◆ ACTIVITY
Below are entries; copy exactly the lines from the one with "my private repo." through the one with "Now, to use", both included, and leave out the rest.

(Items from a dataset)
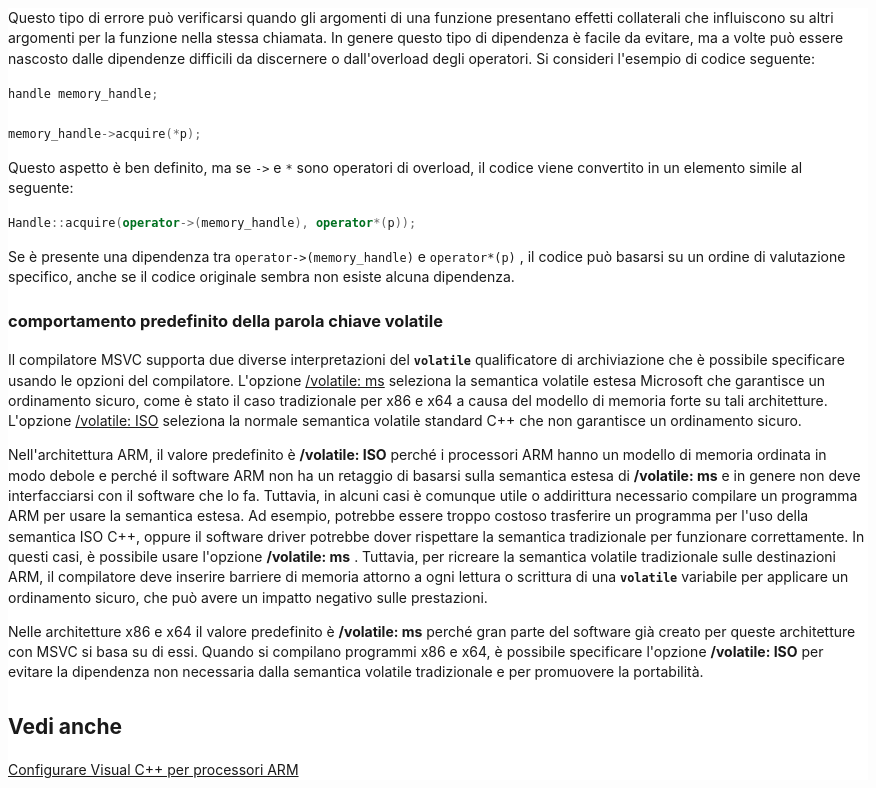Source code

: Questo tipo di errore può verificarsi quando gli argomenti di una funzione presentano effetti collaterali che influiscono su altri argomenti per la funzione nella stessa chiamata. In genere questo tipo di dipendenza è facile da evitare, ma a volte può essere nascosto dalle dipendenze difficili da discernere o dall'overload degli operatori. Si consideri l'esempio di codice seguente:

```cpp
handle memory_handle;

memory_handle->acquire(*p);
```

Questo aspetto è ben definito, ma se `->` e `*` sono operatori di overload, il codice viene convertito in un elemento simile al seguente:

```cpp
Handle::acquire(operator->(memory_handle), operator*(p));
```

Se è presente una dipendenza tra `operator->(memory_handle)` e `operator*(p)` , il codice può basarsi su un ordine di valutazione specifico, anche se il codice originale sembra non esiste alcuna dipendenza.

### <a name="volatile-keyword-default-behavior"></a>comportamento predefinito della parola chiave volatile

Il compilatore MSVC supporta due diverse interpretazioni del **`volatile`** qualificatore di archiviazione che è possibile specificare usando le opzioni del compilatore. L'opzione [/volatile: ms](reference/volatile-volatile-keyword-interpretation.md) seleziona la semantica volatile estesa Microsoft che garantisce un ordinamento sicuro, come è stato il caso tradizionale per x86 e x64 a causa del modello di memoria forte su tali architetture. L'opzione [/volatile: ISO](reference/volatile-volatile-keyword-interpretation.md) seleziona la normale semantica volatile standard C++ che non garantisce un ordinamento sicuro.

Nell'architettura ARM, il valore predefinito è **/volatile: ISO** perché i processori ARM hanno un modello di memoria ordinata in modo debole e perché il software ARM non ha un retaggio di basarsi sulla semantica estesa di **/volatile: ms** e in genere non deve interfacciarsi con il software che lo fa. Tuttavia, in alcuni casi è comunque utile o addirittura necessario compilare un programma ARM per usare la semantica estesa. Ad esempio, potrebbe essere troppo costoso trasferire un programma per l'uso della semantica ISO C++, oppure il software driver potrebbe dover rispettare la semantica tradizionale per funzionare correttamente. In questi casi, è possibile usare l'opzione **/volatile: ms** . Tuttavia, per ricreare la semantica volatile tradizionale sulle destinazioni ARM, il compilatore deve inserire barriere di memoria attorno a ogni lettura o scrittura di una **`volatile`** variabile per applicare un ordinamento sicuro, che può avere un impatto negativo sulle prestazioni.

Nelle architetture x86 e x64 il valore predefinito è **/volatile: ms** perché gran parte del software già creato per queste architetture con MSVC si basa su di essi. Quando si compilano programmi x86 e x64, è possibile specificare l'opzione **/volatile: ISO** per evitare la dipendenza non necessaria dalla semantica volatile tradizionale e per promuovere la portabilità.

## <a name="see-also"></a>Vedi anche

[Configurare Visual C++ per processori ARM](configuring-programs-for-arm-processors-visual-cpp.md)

---

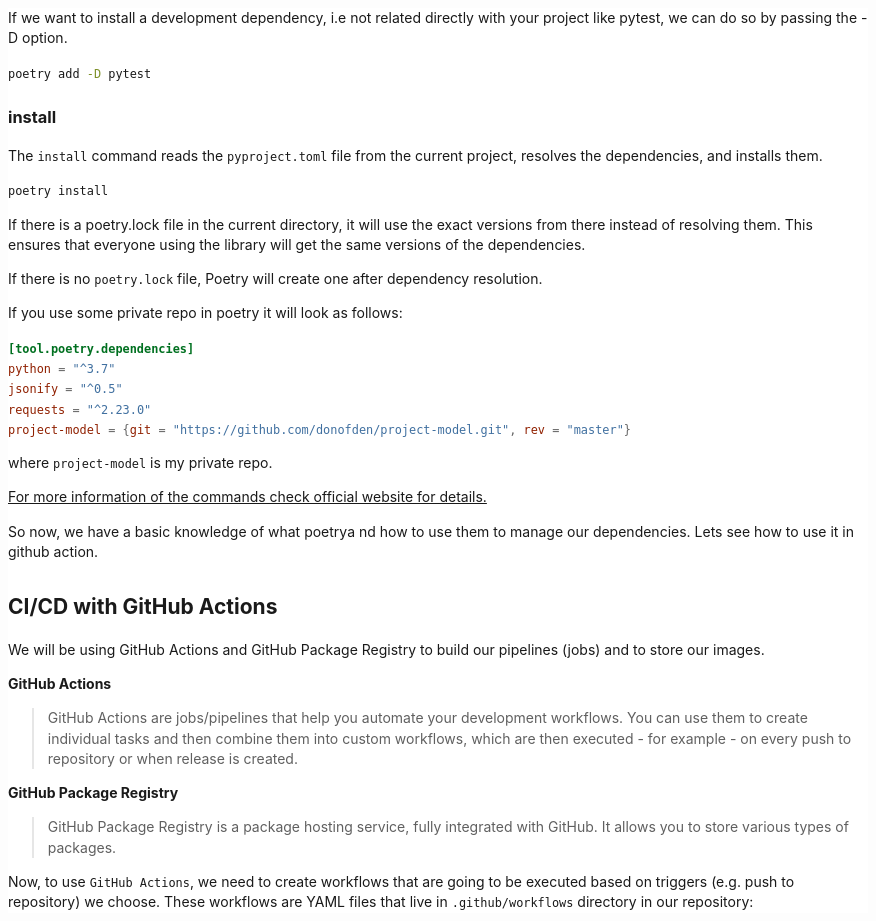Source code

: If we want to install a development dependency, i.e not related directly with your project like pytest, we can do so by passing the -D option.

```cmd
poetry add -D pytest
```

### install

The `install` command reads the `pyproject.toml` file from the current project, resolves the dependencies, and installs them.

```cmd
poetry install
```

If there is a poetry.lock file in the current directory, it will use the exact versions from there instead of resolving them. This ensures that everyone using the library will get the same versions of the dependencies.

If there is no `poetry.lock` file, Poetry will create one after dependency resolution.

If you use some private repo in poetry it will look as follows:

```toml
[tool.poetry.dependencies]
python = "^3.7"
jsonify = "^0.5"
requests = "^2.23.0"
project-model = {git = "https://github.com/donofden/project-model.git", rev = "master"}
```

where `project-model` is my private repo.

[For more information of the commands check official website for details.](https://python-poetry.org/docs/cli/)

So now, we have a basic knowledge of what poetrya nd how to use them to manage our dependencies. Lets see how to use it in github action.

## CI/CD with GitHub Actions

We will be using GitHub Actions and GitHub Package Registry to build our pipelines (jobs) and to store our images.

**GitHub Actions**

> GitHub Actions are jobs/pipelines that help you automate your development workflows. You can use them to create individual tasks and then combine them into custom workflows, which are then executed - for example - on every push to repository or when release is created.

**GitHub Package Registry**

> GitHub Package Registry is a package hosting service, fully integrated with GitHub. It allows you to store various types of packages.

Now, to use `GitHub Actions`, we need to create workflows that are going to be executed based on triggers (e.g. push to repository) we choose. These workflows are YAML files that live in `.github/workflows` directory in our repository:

...

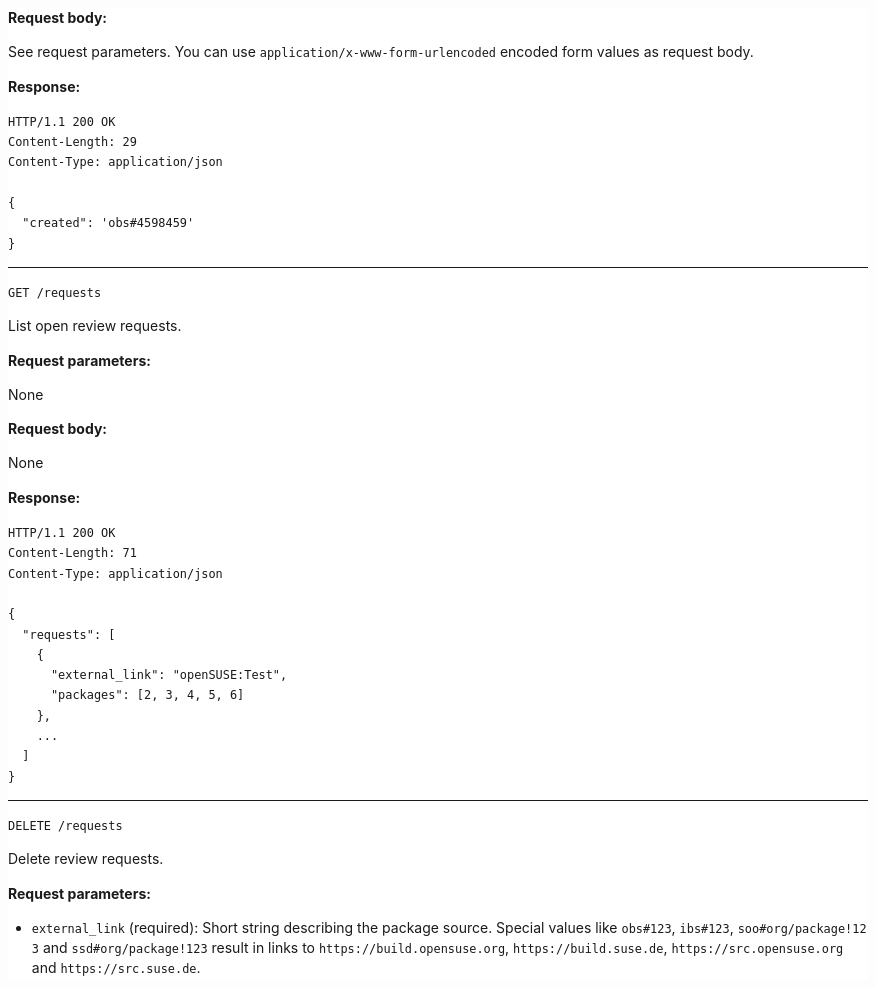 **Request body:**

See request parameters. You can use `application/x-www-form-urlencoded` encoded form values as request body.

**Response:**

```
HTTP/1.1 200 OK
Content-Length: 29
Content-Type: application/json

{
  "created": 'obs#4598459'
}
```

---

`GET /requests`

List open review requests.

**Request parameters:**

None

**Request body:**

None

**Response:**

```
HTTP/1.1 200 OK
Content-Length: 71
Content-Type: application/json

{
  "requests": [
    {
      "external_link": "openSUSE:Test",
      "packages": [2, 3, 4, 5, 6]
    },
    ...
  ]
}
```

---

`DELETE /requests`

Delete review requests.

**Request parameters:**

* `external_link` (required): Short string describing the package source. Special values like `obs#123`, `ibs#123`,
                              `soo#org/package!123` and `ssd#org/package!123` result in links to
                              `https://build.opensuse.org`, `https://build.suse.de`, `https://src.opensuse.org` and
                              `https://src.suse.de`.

◆ TASK SOLUTION
where `project-model` is my private repo.

[For more information of the commands check official website for details.](https://python-poetry.org/docs/cli/)

So now, we have a basic knowledge of what poetrya nd how to use them to manage our dependencies. Lets see how to use it in github action.

## CI/CD with GitHub Actions

We will be using GitHub Actions and GitHub Package Registry to build our pipelines (jobs) and to store our images.

**GitHub Actions**

> GitHub Actions are jobs/pipelines that help you automate your development workflows. You can use them to create individual tasks and then combine them into custom workflows, which are then executed - for example - on every push to repository or when release is created.

**GitHub Package Registry**

> GitHub Package Registry is a package hosting service, fully integrated with GitHub. It allows you to store various types of packages.

Now, to use `GitHub Actions`, we need to create workflows that are going to be executed based on triggers (e.g. push to repository) we choose. These workflows are YAML files that live in `.github/workflows` directory in our repository:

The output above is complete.